Exception : les plus-values sur participations qualifiées restent imposables selon le régime ordinaire si cession dans les 5 premières années (26 %).
VI. Paiement et maintien du régime
- Montant annuel : 200 000 € (25 000 € pour les membres de la famille).
- Paiement unique avant le 30 juin N+1.
- Aucun retard admis. En cas de défaut ou retard : perte immédiate du régime.
Durée :
- 15 ans maximum, non renouvelables.
- Option révocable, mais irréversible.
VII. Conclusion : un régime puissant mais exigeant
Au-delà de son apparente simplicité, le régime des néo-résidents expose le contribuable à plusieurs zones de vulnérabilité. La qualification des revenus, leur source réelle et la structuration des flux sont des terrains glissants. L’affaire Cristiano Ronaldo en offre une illustration emblématique : malgré la domiciliation des payeurs à l’étranger, la juridiction italienne a estimé que les revenus issus de l’exploitation de son image relevaient d’une activité professionnelle autonome exercée depuis l’Italie – excluant ainsi leur éligibilité à l’imposition forfaitaire.

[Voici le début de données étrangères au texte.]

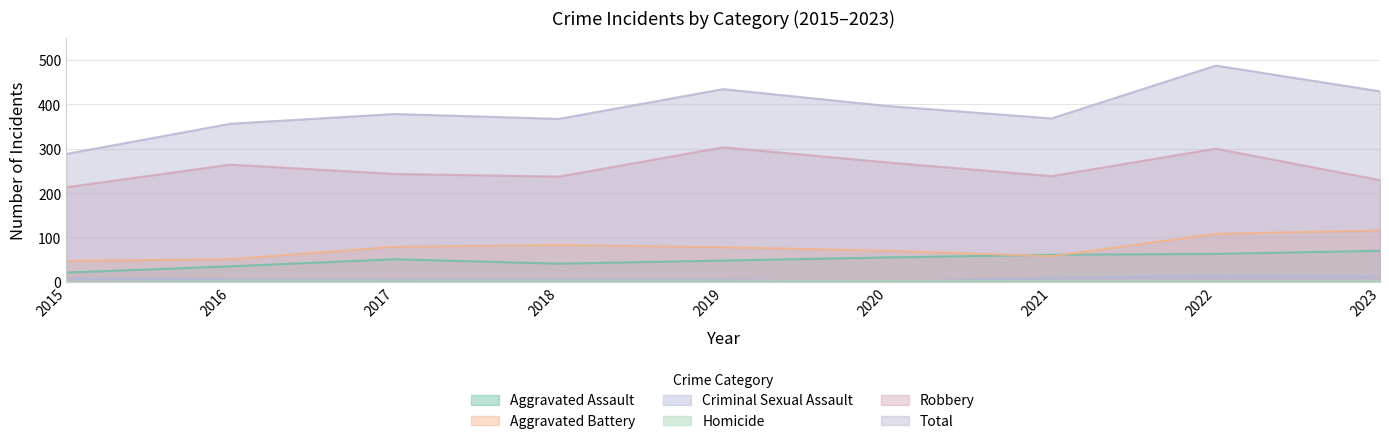

What is the total value across all series at 2016?

712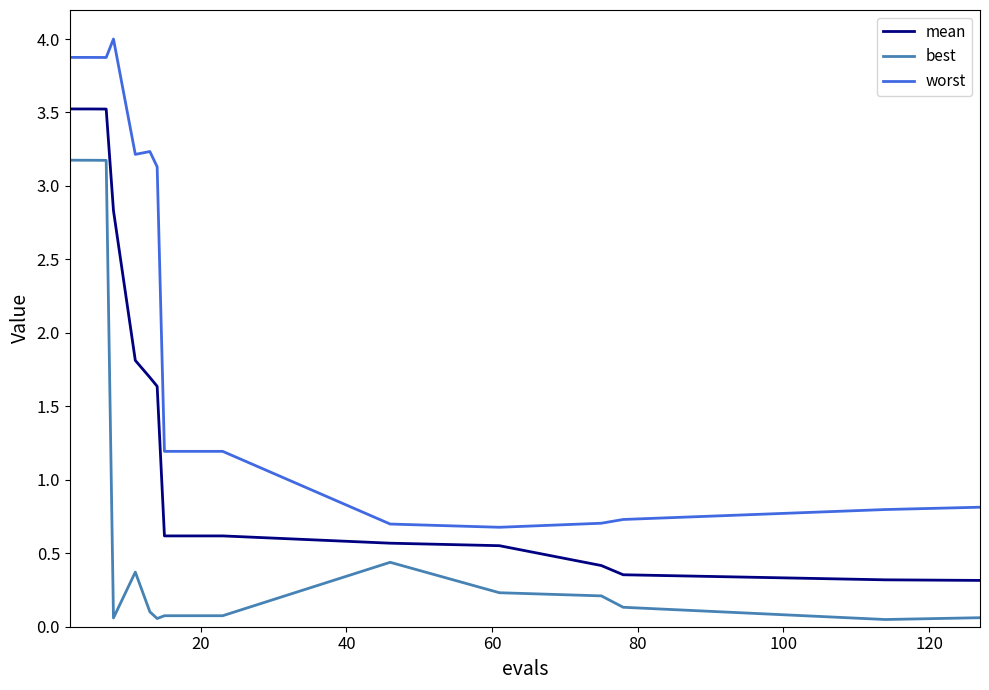

Which series has the largest range (max minus min)?

worst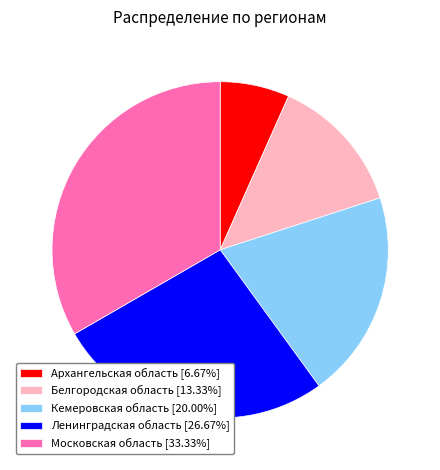

Is there any slice that represents more than half of the pie?

No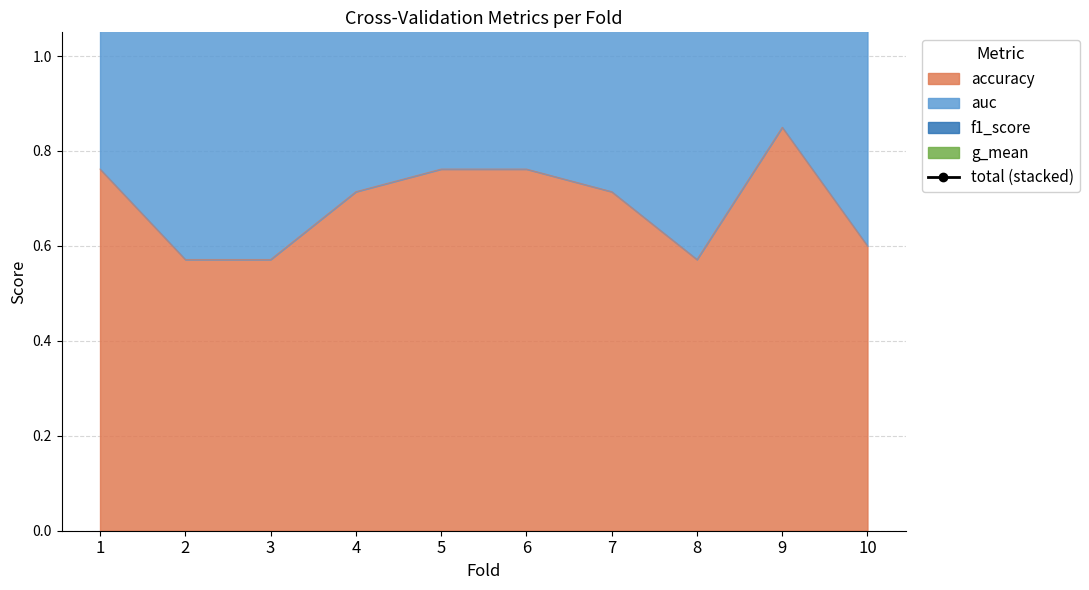

True or false: there are more than 0 points higher than both neighbors.

True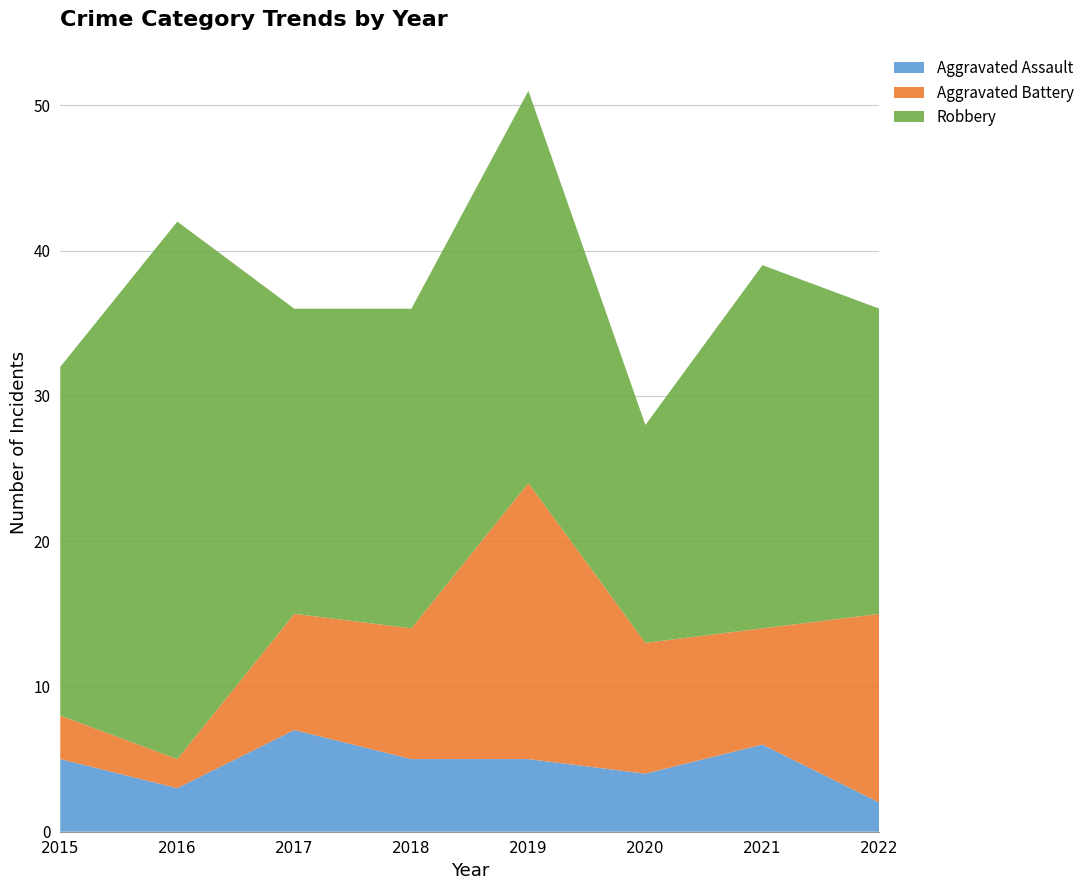

Reading left to right, transcribe all the data shown in this chart.

Aggravated Assault: 5	3	7	5	5	4	6	2
Aggravated Battery: 3	2	8	9	19	9	8	13
Robbery: 24	37	21	22	27	15	25	21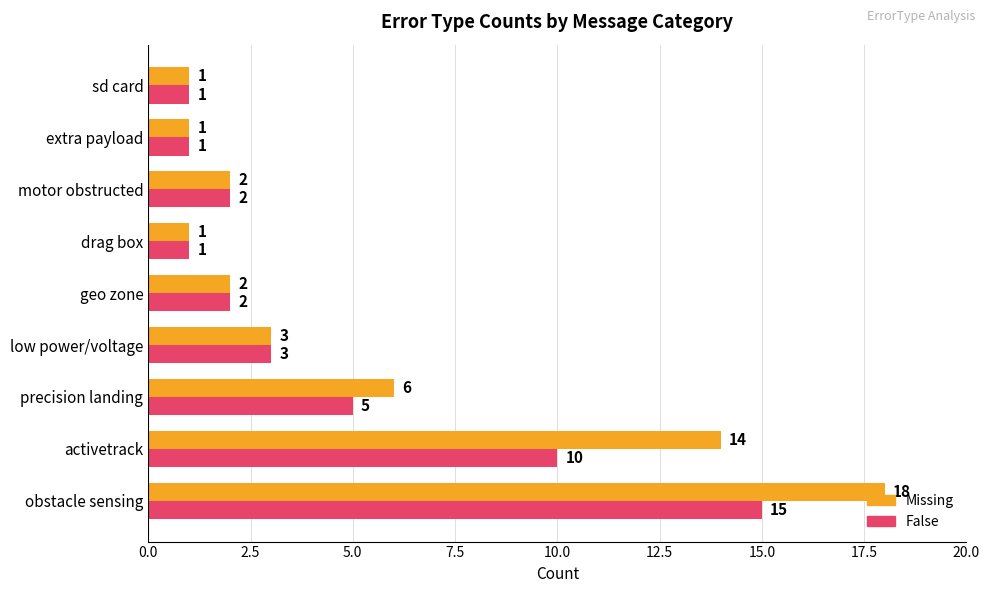

List the series in order of their peak value, lowest first.

False, Missing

D’autres situations présentent un risque de requalification tout aussi substantiel. Lorsqu’un contribuable dirige effectivement une société étrangère depuis l’Italie, cette dernière peut être considérée comme fiscalement résidente en Italie. Les dividendes qu’elle verse risquent alors de perdre leur nature de revenus de source étrangère. De même, le recours à des structures interposées ou à des entités contrôlées à l’étranger (CFC) est attentivement scruté : l’administration italienne n’hésite pas à attribuer les revenus à leur bénéficiaire effectif si elle en démontre le contrôle réel, y compris par présomptions.
Enfin, la portée internationale du régime suppose une reconnaissance claire de la résidence fiscale italienne par l’État de départ. Sans cela, l’absence d’harmonisation conventionnelle peut compromettre les avantages escomptés, notamment en matière de double imposition. La nature même de l’impôt substitutif prévu à l’article 24-bis TUIR — et son acceptation comme « impôt sur le revenu » au sens des conventions bilatérales — demeure un point technique à ne pas sous-estimer.
Ces lignes de fracture — requalification des revenus, interposition, règles CFC, reconnaissance conventionnelle — sont autant de zones où l’administration fiscale italienne, sous des dehors feutrés, peut déclencher un véritable match d’interprétation. Le contribuable averti gagnera à jouer avec une défense bien organisée.